I politicanti dell'antimafia - Live Sicilia

I politicanti dell’antimafia

È possibile analizzare la differenza tra il sentimento antimafia e la sua traduzione in azioni concrete, che, in taluni casi, esprimono interesse a vantaggi economici e politici?

E’ lecito, senza attirare scomuniche o accuse di blasfemia, descrivere il sorgere di dubbi sull’autenticità, in alcuni casi, dei sentimenti espressi contro la mafia? Meglio, possiamo analizzare la differenza tra il sentimento antimafia e la sua traduzione in azioni concrete, che, in taluni casi, pur ristretti, appaiono esprimere più che altro interesse a vantaggi economici e politici?
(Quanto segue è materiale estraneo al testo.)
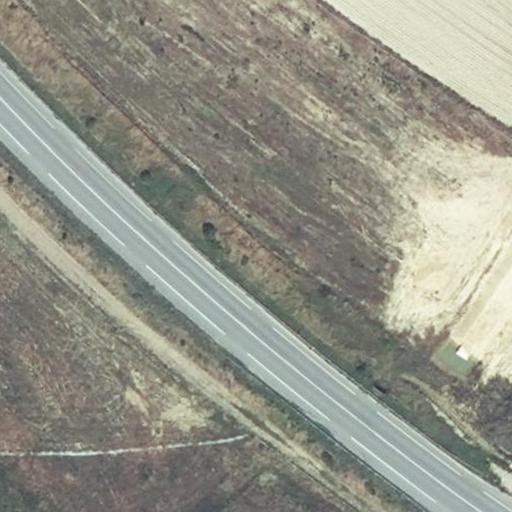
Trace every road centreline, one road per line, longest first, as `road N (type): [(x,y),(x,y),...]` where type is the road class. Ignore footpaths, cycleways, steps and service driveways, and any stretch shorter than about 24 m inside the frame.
road 1 (motorway): [(76,0),(511,313)]
road 2 (motorway): [(511,228),(190,0)]
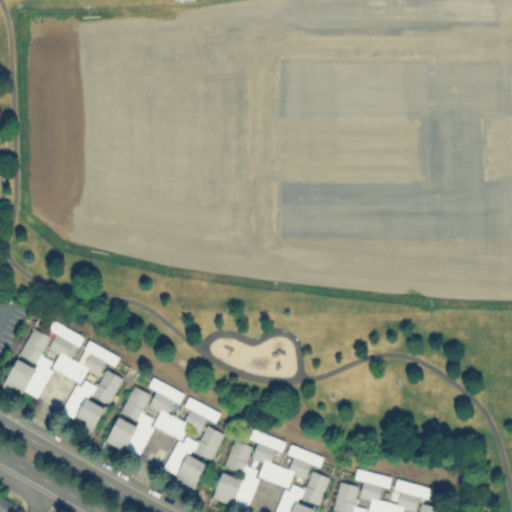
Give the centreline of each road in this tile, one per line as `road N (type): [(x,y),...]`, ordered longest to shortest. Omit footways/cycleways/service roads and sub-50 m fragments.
road 1 (tertiary): [(160,511),(0,420)]
road 2 (tertiary): [(0,453),(105,511)]
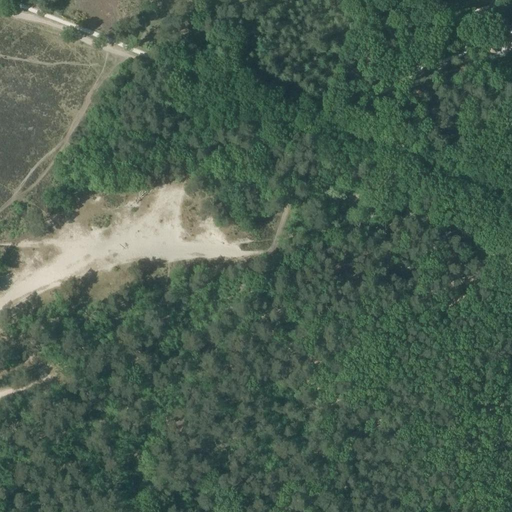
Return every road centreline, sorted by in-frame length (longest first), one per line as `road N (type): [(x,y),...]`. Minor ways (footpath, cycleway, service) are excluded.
road 1 (unknown): [(123,58),(338,126),(346,136),(511,193)]
road 2 (unknown): [(338,126),(296,422),(268,463),(256,511)]
road 3 (unknown): [(123,58),(36,183),(0,212)]
road 4 (unknown): [(0,9),(123,58)]
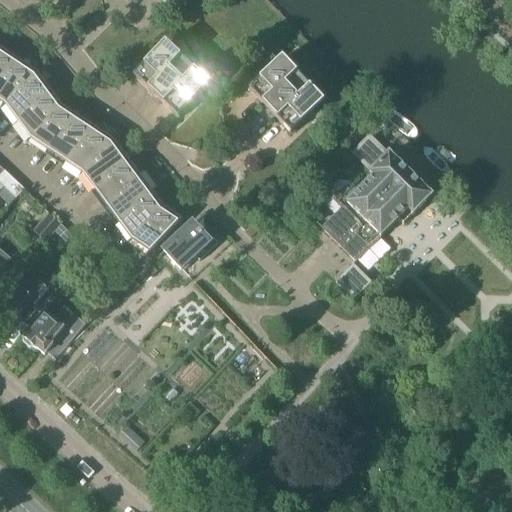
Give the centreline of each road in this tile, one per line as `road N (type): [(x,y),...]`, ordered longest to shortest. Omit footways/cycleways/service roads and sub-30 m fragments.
road 1 (residential): [(227,227),(70,55),(0,0)]
road 2 (residential): [(139,511),(0,381)]
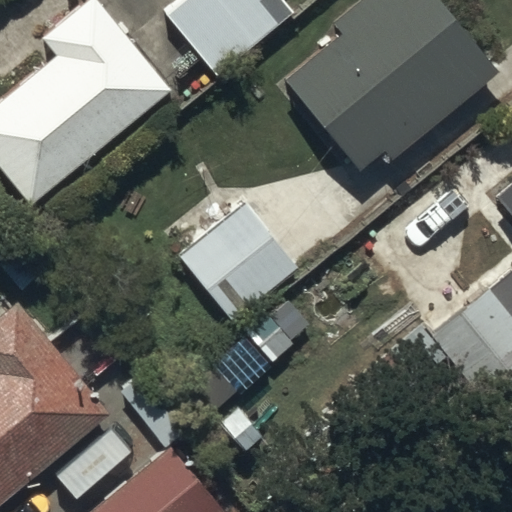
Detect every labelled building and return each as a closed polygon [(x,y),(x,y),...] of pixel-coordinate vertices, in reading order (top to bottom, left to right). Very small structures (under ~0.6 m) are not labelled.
[(191,0),(165,21),(213,82),(288,23),(270,0),(191,0)] [(382,160),(389,169),(495,82),(426,0),(367,0),(329,32),(337,43),(279,91),(354,182),(382,160)] [(167,96),(91,4),(39,47),(52,64),(0,107),(0,183),(25,213),(167,96)] [(241,209),(176,262),(229,328),(295,275),(241,209)] [(511,275),(426,343),(469,398),(511,364),(511,275)] [(0,507),(106,421),(15,310),(0,321),(0,507)] [(511,461),(511,421),(493,436),(511,461)] [(211,511),(167,456),(96,511),(211,511)]
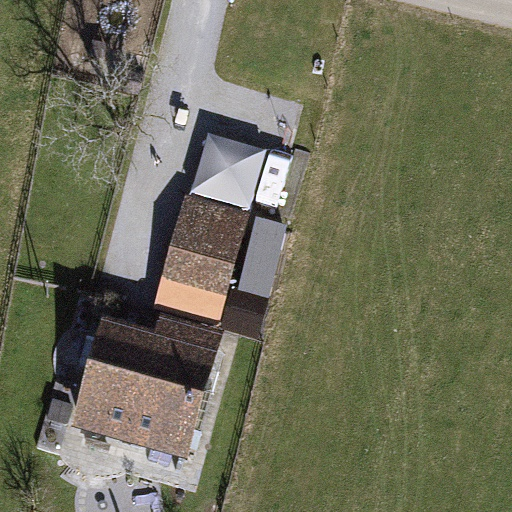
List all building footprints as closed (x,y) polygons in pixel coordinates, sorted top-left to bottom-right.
[(309,34),(294,29),(288,51),(303,55),(309,34)] [(246,217),(187,201),(163,287),(223,303),(246,217)] [(248,222),(231,292),(269,301),(286,231),(248,222)] [(269,301),(231,292),(222,331),(260,340),(269,301)] [(69,437),(188,469),(223,336),(161,319),(155,341),(99,326),(69,437)]
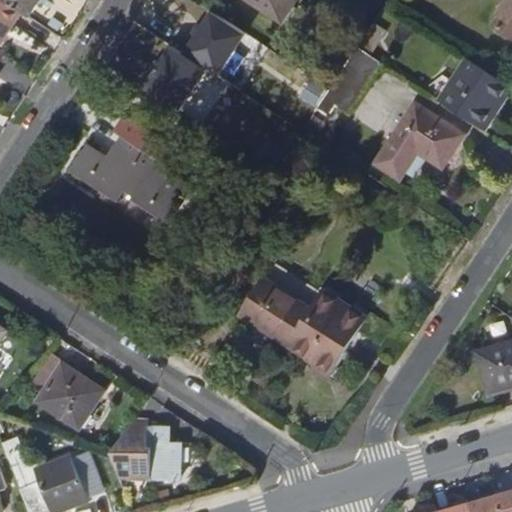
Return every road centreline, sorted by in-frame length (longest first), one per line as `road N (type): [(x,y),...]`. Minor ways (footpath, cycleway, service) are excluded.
road 1 (residential): [(0,268),(278,449),(300,475),(341,489)]
road 2 (residential): [(511,221),(388,408),(370,467),(341,489)]
road 3 (residential): [(118,0),(0,180)]
road 4 (residential): [(341,489),(511,440)]
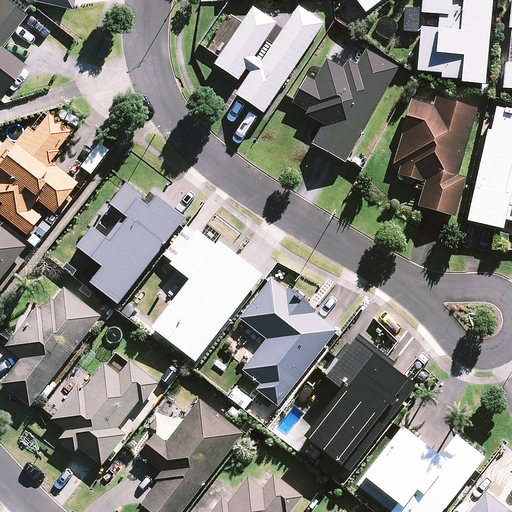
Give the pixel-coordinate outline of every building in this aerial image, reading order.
[(0,0),(0,96),(24,67),(0,47),(0,45),(25,15),(6,0),(0,0)] [(32,0),(32,1),(71,9),(72,0),(32,0)] [(356,0),(367,13),(383,0),(356,0)] [(423,0),(422,15),(405,13),(404,32),(422,33),(418,72),(442,74),(442,81),(485,85),(492,0),(423,0)] [(343,70),(327,61),(317,80),(310,76),(293,108),(324,125),(313,146),(346,163),(396,68),(366,52),(357,67),(348,62),(343,70)] [(448,215),(478,109),(437,98),(435,107),(412,101),(394,165),(401,167),(399,175),(425,183),(419,207),(448,215)] [(511,112),(494,109),(469,222),(504,230),(506,219),(511,219),(511,112)] [(73,133),(49,116),(35,135),(27,128),(15,144),(9,139),(0,151),(0,177),(1,178),(0,179),(0,201),(5,205),(0,211),(0,214),(29,236),(42,218),(31,210),(38,201),(56,214),(78,185),(50,164),(73,133)] [(119,306),(186,220),(157,198),(149,208),(143,204),(147,199),(127,185),(110,206),(125,217),(107,240),(93,228),(77,248),(103,269),(91,285),(119,306)] [(0,288),(30,251),(0,227),(0,288)] [(262,277),(200,230),(172,266),(191,280),(153,329),(197,362),(262,277)] [(337,330),(272,280),(241,320),(268,340),(244,371),(261,385),(257,390),(278,407),(337,330)] [(102,321),(63,288),(42,313),(37,309),(6,346),(22,360),(2,384),(30,407),(102,321)] [(356,449),(388,408),(391,410),(397,402),(395,400),(407,383),(391,371),(395,365),(359,337),(354,343),(356,344),(327,382),(343,394),(306,441),(343,469),(357,450),(356,449)] [(82,395),(75,390),(53,421),(67,431),(61,440),(76,451),(78,448),(103,466),(126,434),(119,429),(140,401),(144,404),(158,384),(129,363),(120,376),(104,365),(90,385),(82,395)] [(184,511),(243,433),(199,401),(168,444),(156,435),(141,456),(166,474),(143,506),(151,511),(184,511)] [(428,428),(412,416),(365,477),(399,503),(392,511),(441,511),(484,457),(457,436),(440,457),(418,440),(428,428)] [(290,511),(303,497),(262,464),(222,511),(285,511),(286,511),(290,511)] [(509,511),(484,493),(469,511),(509,511)]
Partiamo da un articolo, pubblicato sul Corriere della Sera (22 dicembre 2013) e scritto da un editorialista illustre, Ernesto Galli della Loggia. Che prende spunto dallo “smascheramento” giudiziario di due donne calabresi, ferventi eroine e paladine della lotta alla ‘ndrangheta. E poi, in sostanza, eletta la prima – viene ipotizzato – chiedendo voti a questa organizzazione criminale. E l’altra, imprenditrice, accusata di aver percepito cospicui finanziamenti per il suo impegno contro la ‘ndrangheta, utilizzati in seguito unicamente per uso personale. A dimostrazione, annota l’autore, che la lotta alla criminalità organizzata “non ha bisogno di premi all’antimafioso dell’anno o dell’ennesimo comizio del Leoluca Orlando di turno”, ma, piuttosto, della pura e semplice applicazione della legge ad opera “di un maggior numero di magistrati bravi e coraggiosi, di più commissariati di polizia e di più stazioni di carabinieri”. Ma il passaggio che suscita maggiori polemiche è un altro: basta con un modo – scrive Galli della Loggia – sterile ed illusorio di fronteggiare la mafia e di gestire ideologicamente il contrasto sociale sotto il nome della “cultura della legalità”. Basta con la precettistica buonista che permette a chiunque di esibire il proprio impegno politicamente corretto, con l’eterna retorica (il discorso, l’intervento, i saluti) della parola alata.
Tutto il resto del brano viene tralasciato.